■ WHAT THE TASK REQUIRES
Render every line of the listing below as a JSON array of strings, one string per line, with blank lines omitted.

■ RECORDS FOR PROCESSING
::::::

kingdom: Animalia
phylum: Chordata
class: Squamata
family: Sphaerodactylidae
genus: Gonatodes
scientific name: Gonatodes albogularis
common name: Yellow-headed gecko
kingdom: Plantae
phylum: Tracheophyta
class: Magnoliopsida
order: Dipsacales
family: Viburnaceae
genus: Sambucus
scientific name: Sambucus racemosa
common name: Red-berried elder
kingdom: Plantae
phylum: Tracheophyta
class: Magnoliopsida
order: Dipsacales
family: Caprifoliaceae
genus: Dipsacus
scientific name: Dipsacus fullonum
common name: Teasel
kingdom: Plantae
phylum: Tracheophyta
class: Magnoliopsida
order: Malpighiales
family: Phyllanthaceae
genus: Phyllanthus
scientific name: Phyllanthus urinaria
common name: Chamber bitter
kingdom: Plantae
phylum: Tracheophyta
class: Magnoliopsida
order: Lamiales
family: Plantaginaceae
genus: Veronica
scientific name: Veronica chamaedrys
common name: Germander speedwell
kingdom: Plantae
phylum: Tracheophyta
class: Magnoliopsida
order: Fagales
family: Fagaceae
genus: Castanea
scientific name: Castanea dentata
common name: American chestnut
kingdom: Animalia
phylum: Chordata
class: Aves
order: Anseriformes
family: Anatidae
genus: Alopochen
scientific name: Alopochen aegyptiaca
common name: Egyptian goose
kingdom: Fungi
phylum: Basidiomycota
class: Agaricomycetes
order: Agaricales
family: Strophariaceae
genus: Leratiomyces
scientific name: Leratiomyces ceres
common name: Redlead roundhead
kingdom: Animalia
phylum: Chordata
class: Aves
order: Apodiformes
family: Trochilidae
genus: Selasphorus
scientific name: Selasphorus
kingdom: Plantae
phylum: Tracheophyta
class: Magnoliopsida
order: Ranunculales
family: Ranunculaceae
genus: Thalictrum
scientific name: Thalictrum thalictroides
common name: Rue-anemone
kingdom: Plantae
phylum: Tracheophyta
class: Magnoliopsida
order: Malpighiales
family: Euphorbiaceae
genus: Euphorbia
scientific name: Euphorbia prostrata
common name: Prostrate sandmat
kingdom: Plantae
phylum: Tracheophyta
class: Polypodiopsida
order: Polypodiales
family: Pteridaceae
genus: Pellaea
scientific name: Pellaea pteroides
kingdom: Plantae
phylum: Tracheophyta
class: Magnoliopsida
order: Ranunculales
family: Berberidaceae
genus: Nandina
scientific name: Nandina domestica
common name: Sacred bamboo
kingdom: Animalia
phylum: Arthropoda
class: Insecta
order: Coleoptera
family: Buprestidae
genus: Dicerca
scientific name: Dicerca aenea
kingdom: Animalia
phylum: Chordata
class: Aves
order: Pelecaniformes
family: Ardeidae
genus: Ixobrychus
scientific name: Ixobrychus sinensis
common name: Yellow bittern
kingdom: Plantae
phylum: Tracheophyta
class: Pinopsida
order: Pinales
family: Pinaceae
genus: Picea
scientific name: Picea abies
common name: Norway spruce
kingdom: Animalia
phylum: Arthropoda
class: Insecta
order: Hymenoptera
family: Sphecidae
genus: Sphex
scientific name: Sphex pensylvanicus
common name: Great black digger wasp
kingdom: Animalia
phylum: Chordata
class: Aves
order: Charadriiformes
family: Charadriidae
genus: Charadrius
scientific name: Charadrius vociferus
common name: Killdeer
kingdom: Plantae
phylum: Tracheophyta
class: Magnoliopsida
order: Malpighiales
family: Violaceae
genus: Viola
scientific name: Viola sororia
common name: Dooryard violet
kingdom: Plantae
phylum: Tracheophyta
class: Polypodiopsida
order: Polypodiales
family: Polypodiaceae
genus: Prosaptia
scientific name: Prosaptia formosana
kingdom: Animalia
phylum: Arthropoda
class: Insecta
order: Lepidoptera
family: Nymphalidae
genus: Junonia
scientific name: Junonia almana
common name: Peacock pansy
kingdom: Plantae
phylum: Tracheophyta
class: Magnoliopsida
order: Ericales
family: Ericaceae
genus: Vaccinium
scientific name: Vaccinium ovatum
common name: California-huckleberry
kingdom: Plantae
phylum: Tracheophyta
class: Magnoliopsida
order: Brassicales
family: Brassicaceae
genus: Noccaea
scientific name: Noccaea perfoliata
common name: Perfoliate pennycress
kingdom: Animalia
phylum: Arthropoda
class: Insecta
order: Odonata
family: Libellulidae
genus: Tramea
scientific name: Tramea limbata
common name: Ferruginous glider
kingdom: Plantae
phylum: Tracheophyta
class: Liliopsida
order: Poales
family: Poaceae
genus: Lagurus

::::::

■ THE REPLY
[
  "kingdom: Animalia",
  "phylum: Chordata",
  "class: Squamata",
  "family: Sphaerodactylidae",
  "genus: Gonatodes",
  "scientific name: Gonatodes albogularis",
  "common name: Yellow-headed gecko",
  "kingdom: Plantae",
  "phylum: Tracheophyta",
  "class: Magnoliopsida",
  "order: Dipsacales",
  "family: Viburnaceae",
  "genus: Sambucus",
  "scientific name: Sambucus racemosa",
  "common name: Red-berried elder",
  "kingdom: Plantae",
  "phylum: Tracheophyta",
  "class: Magnoliopsida",
  "order: Dipsacales",
  "family: Caprifoliaceae",
  "genus: Dipsacus",
  "scientific name: Dipsacus fullonum",
  "common name: Teasel",
  "kingdom: Plantae",
  "phylum: Tracheophyta",
  "class: Magnoliopsida",
  "order: Malpighiales",
  "family: Phyllanthaceae",
  "genus: Phyllanthus",
  "scientific name: Phyllanthus urinaria",
  "common name: Chamber bitter",
  "kingdom: Plantae",
  "phylum: Tracheophyta",
  "class: Magnoliopsida",
  "order: Lamiales",
  "family: Plantaginaceae",
  "genus: Veronica",
  "scientific name: Veronica chamaedrys",
  "common name: Germander speedwell",
  "kingdom: Plantae",
  "phylum: Tracheophyta",
  "class: Magnoliopsida",
  "order: Fagales",
  "family: Fagaceae",
  "genus: Castanea",
  "scientific name: Castanea dentata",
  "common name: American chestnut",
  "kingdom: Animalia",
  "phylum: Chordata",
  "class: Aves",
  "order: Anseriformes",
  "family: Anatidae",
  "genus: Alopochen",
  "scientific name: Alopochen aegyptiaca",
  "common name: Egyptian goose",
  "kingdom: Fungi",
  "phylum: Basidiomycota",
  "class: Agaricomycetes",
  "order: Agaricales",
  "family: Strophariaceae",
  "genus: Leratiomyces",
  "scientific name: Leratiomyces ceres",
  "common name: Redlead roundhead",
  "kingdom: Animalia",
  "phylum: Chordata",
  "class: Aves",
  "order: Apodiformes",
  "family: Trochilidae",
  "genus: Selasphorus",
  "scientific name: Selasphorus",
  "kingdom: Plantae",
  "phylum: Tracheophyta",
  "class: Magnoliopsida",
  "order: Ranunculales",
  "family: Ranunculaceae",
  "genus: Thalictrum",
  "scientific name: Thalictrum thalictroides",
  "common name: Rue-anemone",
  "kingdom: Plantae",
  "phylum: Tracheophyta",
  "class: Magnoliopsida",
  "order: Malpighiales",
  "family: Euphorbiaceae",
  "genus: Euphorbia",
  "scientific name: Euphorbia prostrata",
  "common name: Prostrate sandmat",
  "kingdom: Plantae",
  "phylum: Tracheophyta",
  "class: Polypodiopsida",
  "order: Polypodiales",
  "family: Pteridaceae",
  "genus: Pellaea",
  "scientific name: Pellaea pteroides",
  "kingdom: Plantae",
  "phylum: Tracheophyta",
  "class: Magnoliopsida",
  "order: Ranunculales",
  "family: Berberidaceae",
  "genus: Nandina",
  "scientific name: Nandina domestica",
  "common name: Sacred bamboo",
  "kingdom: Animalia",
  "phylum: Arthropoda",
  "class: Insecta",
  "order: Coleoptera",
  "family: Buprestidae",
  "genus: Dicerca",
  "scientific name: Dicerca aenea",
  "kingdom: Animalia",
  "phylum: Chordata",
  "class: Aves",
  "order: Pelecaniformes",
  "family: Ardeidae",
  "genus: Ixobrychus",
  "scientific name: Ixobrychus sinensis",
  "common name: Yellow bittern",
  "kingdom: Plantae",
  "phylum: Tracheophyta",
  "class: Pinopsida",
  "order: Pinales",
  "family: Pinaceae",
  "genus: Picea",
  "scientific name: Picea abies",
  "common name: Norway spruce",
  "kingdom: Animalia",
  "phylum: Arthropoda",
  "class: Insecta",
  "order: Hymenoptera",
  "family: Sphecidae",
  "genus: Sphex",
  "scientific name: Sphex pensylvanicus",
  "common name: Great black digger wasp",
  "kingdom: Animalia",
  "phylum: Chordata",
  "class: Aves",
  "order: Charadriiformes",
  "family: Charadriidae",
  "genus: Charadrius",
  "scientific name: Charadrius vociferus",
  "common name: Killdeer",
  "kingdom: Plantae",
  "phylum: Tracheophyta",
  "class: Magnoliopsida",
  "order: Malpighiales",
  "family: Violaceae",
  "genus: Viola",
  "scientific name: Viola sororia",
  "common name: Dooryard violet",
  "kingdom: Plantae",
  "phylum: Tracheophyta",
  "class: Polypodiopsida",
  "order: Polypodiales",
  "family: Polypodiaceae",
  "genus: Prosaptia",
  "scientific name: Prosaptia formosana",
  "kingdom: Animalia",
  "phylum: Arthropoda",
  "class: Insecta",
  "order: Lepidoptera",
  "family: Nymphalidae",
  "genus: Junonia",
  "scientific name: Junonia almana",
  "common name: Peacock pansy",
  "kingdom: Plantae",
  "phylum: Tracheophyta",
  "class: Magnoliopsida",
  "order: Ericales",
  "family: Ericaceae",
  "genus: Vaccinium",
  "scientific name: Vaccinium ovatum",
  "common name: California-huckleberry",
  "kingdom: Plantae",
  "phylum: Tracheophyta",
  "class: Magnoliopsida",
  "order: Brassicales",
  "family: Brassicaceae",
  "genus: Noccaea",
  "scientific name: Noccaea perfoliata",
  "common name: Perfoliate pennycress",
  "kingdom: Animalia",
  "phylum: Arthropoda",
  "class: Insecta",
  "order: Odonata",
  "family: Libellulidae",
  "genus: Tramea",
  "scientific name: Tramea limbata",
  "common name: Ferruginous glider",
  "kingdom: Plantae",
  "phylum: Tracheophyta",
  "class: Liliopsida",
  "order: Poales",
  "family: Poaceae",
  "genus: Lagurus"
]